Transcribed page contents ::
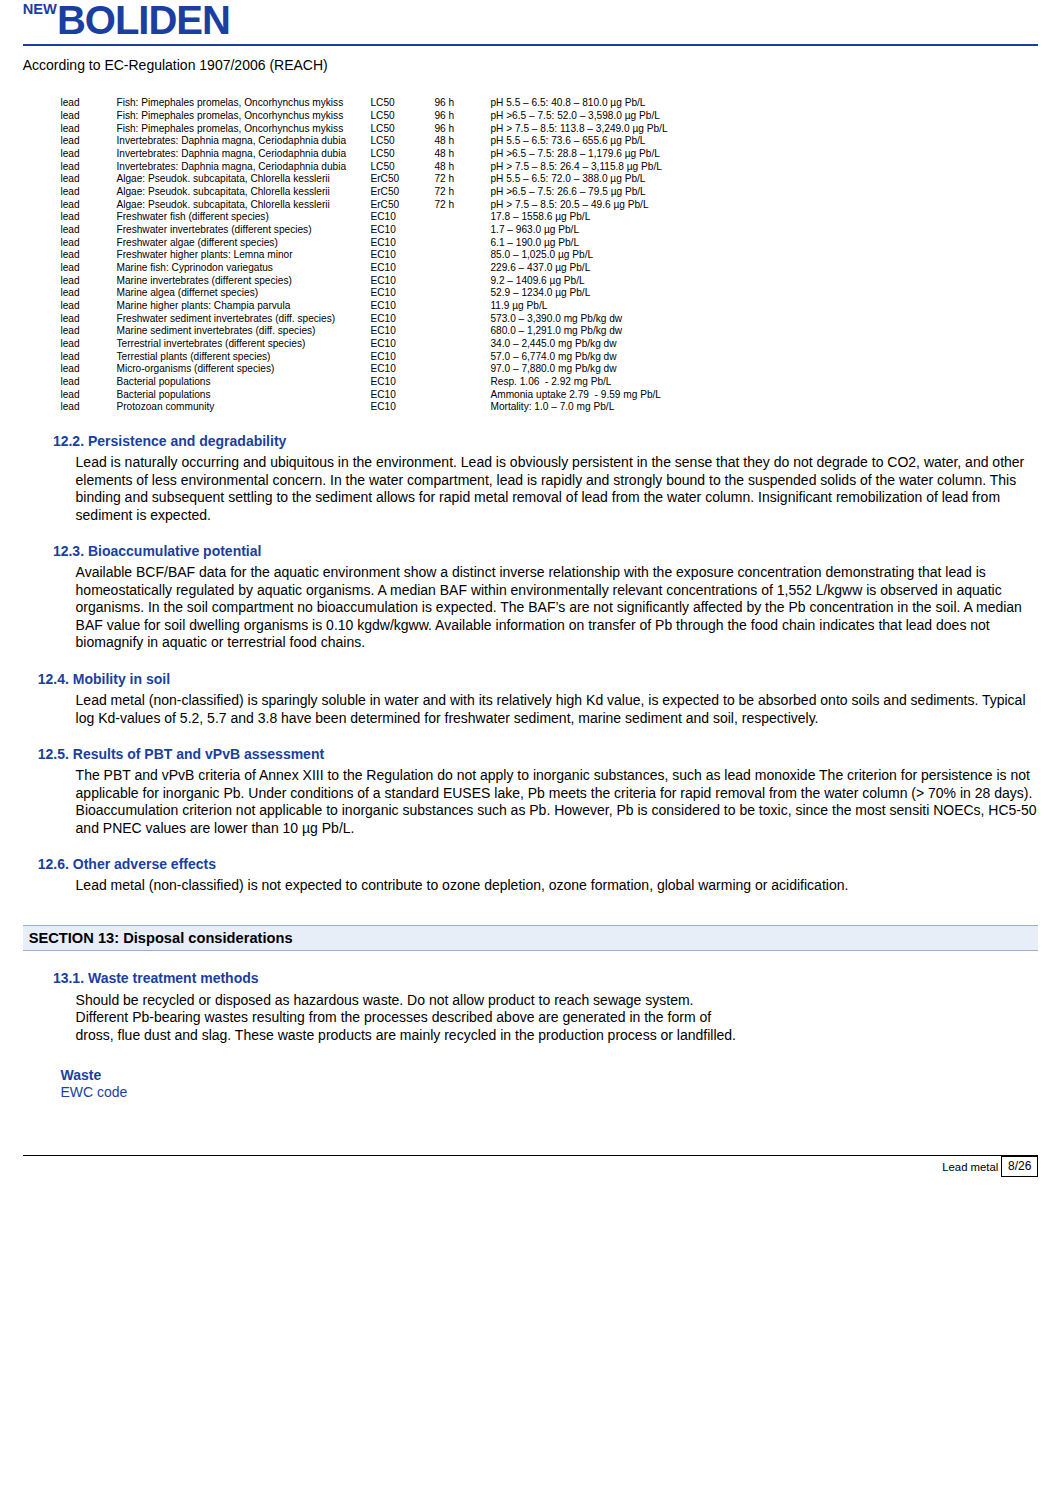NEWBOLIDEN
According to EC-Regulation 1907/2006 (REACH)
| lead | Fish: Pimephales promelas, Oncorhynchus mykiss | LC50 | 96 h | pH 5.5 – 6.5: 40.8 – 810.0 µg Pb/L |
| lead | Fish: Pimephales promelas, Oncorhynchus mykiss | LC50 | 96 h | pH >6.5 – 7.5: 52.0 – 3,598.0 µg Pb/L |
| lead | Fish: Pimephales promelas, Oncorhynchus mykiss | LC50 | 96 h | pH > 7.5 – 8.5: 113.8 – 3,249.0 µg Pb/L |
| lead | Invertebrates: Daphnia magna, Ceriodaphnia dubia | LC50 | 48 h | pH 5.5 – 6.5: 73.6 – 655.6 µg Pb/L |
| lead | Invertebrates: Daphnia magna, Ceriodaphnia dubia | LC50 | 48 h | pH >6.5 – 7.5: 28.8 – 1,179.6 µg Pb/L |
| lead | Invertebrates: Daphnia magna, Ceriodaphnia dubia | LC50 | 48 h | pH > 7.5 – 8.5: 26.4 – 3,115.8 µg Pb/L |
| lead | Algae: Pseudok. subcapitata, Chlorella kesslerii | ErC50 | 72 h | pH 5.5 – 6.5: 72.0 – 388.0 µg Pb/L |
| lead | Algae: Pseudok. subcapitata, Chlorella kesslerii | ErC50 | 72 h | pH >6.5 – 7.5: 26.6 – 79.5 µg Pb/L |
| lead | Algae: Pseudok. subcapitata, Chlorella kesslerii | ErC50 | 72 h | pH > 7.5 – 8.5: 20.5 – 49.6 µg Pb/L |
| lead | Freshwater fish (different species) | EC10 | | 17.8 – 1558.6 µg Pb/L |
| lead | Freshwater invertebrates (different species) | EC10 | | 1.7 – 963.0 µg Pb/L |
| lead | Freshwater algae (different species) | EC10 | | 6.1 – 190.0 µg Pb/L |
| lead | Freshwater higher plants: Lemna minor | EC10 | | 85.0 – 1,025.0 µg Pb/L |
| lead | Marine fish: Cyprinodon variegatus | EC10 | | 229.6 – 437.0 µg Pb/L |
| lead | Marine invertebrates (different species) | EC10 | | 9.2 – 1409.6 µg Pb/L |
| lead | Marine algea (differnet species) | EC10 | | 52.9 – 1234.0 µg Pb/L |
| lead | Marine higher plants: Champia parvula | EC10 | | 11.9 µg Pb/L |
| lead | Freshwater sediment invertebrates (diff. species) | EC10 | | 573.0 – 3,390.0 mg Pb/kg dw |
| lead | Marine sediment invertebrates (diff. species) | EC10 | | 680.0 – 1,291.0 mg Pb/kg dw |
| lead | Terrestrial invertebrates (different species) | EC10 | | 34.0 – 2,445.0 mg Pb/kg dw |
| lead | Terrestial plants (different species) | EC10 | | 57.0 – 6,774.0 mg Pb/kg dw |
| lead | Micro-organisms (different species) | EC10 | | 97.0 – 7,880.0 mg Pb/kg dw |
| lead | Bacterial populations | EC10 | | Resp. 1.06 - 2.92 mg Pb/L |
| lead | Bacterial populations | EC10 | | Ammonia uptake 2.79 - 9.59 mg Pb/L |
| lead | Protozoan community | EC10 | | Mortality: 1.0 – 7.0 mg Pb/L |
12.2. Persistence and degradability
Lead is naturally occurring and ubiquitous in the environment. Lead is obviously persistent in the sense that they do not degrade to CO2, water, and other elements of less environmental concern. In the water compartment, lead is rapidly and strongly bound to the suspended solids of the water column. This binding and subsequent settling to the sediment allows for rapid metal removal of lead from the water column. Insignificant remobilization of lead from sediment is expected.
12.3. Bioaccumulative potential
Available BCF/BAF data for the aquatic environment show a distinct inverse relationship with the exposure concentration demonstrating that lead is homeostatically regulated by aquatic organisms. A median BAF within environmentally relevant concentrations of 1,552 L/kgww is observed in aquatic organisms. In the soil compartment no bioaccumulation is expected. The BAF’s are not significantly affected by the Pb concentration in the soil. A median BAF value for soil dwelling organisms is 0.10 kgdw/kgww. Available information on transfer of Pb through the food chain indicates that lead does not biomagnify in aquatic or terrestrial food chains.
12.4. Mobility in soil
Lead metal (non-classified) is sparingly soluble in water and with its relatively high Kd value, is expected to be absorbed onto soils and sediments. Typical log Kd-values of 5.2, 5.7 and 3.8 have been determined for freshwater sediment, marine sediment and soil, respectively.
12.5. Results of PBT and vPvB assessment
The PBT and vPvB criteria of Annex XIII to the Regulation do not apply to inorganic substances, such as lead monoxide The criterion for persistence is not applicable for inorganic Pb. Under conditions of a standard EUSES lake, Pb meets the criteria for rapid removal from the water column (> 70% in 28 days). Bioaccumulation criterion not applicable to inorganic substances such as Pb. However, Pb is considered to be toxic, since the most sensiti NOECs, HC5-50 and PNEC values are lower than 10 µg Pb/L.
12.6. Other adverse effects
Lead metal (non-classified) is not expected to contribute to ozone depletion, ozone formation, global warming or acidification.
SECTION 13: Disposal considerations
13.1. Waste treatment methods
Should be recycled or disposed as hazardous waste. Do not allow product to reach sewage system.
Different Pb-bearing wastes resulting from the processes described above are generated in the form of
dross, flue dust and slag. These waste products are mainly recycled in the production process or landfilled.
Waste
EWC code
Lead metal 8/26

Problem to solve :: Copy each entry exactly as written, and drop the pictures from the copy.

Written solution ::
NEWBOLIDEN
According to EC-Regulation 1907/2006 (REACH)
| lead | Fish: Pimephales promelas, Oncorhynchus mykiss | LC50 | 96 h | pH 5.5 – 6.5: 40.8 – 810.0 µg Pb/L |
| lead | Fish: Pimephales promelas, Oncorhynchus mykiss | LC50 | 96 h | pH >6.5 – 7.5: 52.0 – 3,598.0 µg Pb/L |
| lead | Fish: Pimephales promelas, Oncorhynchus mykiss | LC50 | 96 h | pH > 7.5 – 8.5: 113.8 – 3,249.0 µg Pb/L |
| lead | Invertebrates: Daphnia magna, Ceriodaphnia dubia | LC50 | 48 h | pH 5.5 – 6.5: 73.6 – 655.6 µg Pb/L |
| lead | Invertebrates: Daphnia magna, Ceriodaphnia dubia | LC50 | 48 h | pH >6.5 – 7.5: 28.8 – 1,179.6 µg Pb/L |
| lead | Invertebrates: Daphnia magna, Ceriodaphnia dubia | LC50 | 48 h | pH > 7.5 – 8.5: 26.4 – 3,115.8 µg Pb/L |
| lead | Algae: Pseudok. subcapitata, Chlorella kesslerii | ErC50 | 72 h | pH 5.5 – 6.5: 72.0 – 388.0 µg Pb/L |
| lead | Algae: Pseudok. subcapitata, Chlorella kesslerii | ErC50 | 72 h | pH >6.5 – 7.5: 26.6 – 79.5 µg Pb/L |
| lead | Algae: Pseudok. subcapitata, Chlorella kesslerii | ErC50 | 72 h | pH > 7.5 – 8.5: 20.5 – 49.6 µg Pb/L |
| lead | Freshwater fish (different species) | EC10 | | 17.8 – 1558.6 µg Pb/L |
| lead | Freshwater invertebrates (different species) | EC10 | | 1.7 – 963.0 µg Pb/L |
| lead | Freshwater algae (different species) | EC10 | | 6.1 – 190.0 µg Pb/L |
| lead | Freshwater higher plants: Lemna minor | EC10 | | 85.0 – 1,025.0 µg Pb/L |
| lead | Marine fish: Cyprinodon variegatus | EC10 | | 229.6 – 437.0 µg Pb/L |
| lead | Marine invertebrates (different species) | EC10 | | 9.2 – 1409.6 µg Pb/L |
| lead | Marine algea (differnet species) | EC10 | | 52.9 – 1234.0 µg Pb/L |
| lead | Marine higher plants: Champia parvula | EC10 | | 11.9 µg Pb/L |
| lead | Freshwater sediment invertebrates (diff. species) | EC10 | | 573.0 – 3,390.0 mg Pb/kg dw |
| lead | Marine sediment invertebrates (diff. species) | EC10 | | 680.0 – 1,291.0 mg Pb/kg dw |
| lead | Terrestrial invertebrates (different species) | EC10 | | 34.0 – 2,445.0 mg Pb/kg dw |
| lead | Terrestial plants (different species) | EC10 | | 57.0 – 6,774.0 mg Pb/kg dw |
| lead | Micro-organisms (different species) | EC10 | | 97.0 – 7,880.0 mg Pb/kg dw |
| lead | Bacterial populations | EC10 | | Resp. 1.06 - 2.92 mg Pb/L |
| lead | Bacterial populations | EC10 | | Ammonia uptake 2.79 - 9.59 mg Pb/L |
| lead | Protozoan community | EC10 | | Mortality: 1.0 – 7.0 mg Pb/L |
12.2. Persistence and degradability
Lead is naturally occurring and ubiquitous in the environment. Lead is obviously persistent in the sense that they do not degrade to CO2, water, and other elements of less environmental concern. In the water compartment, lead is rapidly and strongly bound to the suspended solids of the water column. This binding and subsequent settling to the sediment allows for rapid metal removal of lead from the water column. Insignificant remobilization of lead from sediment is expected.
12.3. Bioaccumulative potential
Available BCF/BAF data for the aquatic environment show a distinct inverse relationship with the exposure concentration demonstrating that lead is homeostatically regulated by aquatic organisms. A median BAF within environmentally relevant concentrations of 1,552 L/kgww is observed in aquatic organisms. In the soil compartment no bioaccumulation is expected. The BAF’s are not significantly affected by the Pb concentration in the soil. A median BAF value for soil dwelling organisms is 0.10 kgdw/kgww. Available information on transfer of Pb through the food chain indicates that lead does not biomagnify in aquatic or terrestrial food chains.
12.4. Mobility in soil
Lead metal (non-classified) is sparingly soluble in water and with its relatively high Kd value, is expected to be absorbed onto soils and sediments. Typical log Kd-values of 5.2, 5.7 and 3.8 have been determined for freshwater sediment, marine sediment and soil, respectively.
12.5. Results of PBT and vPvB assessment
The PBT and vPvB criteria of Annex XIII to the Regulation do not apply to inorganic substances, such as lead monoxide The criterion for persistence is not applicable for inorganic Pb. Under conditions of a standard EUSES lake, Pb meets the criteria for rapid removal from the water column (> 70% in 28 days). Bioaccumulation criterion not applicable to inorganic substances such as Pb. However, Pb is considered to be toxic, since the most sensiti NOECs, HC5-50 and PNEC values are lower than 10 µg Pb/L.
12.6. Other adverse effects
Lead metal (non-classified) is not expected to contribute to ozone depletion, ozone formation, global warming or acidification.
SECTION 13: Disposal considerations
13.1. Waste treatment methods
Should be recycled or disposed as hazardous waste. Do not allow product to reach sewage system.
Different Pb-bearing wastes resulting from the processes described above are generated in the form of
dross, flue dust and slag. These waste products are mainly recycled in the production process or landfilled.
Waste
EWC code
Lead metal 8/26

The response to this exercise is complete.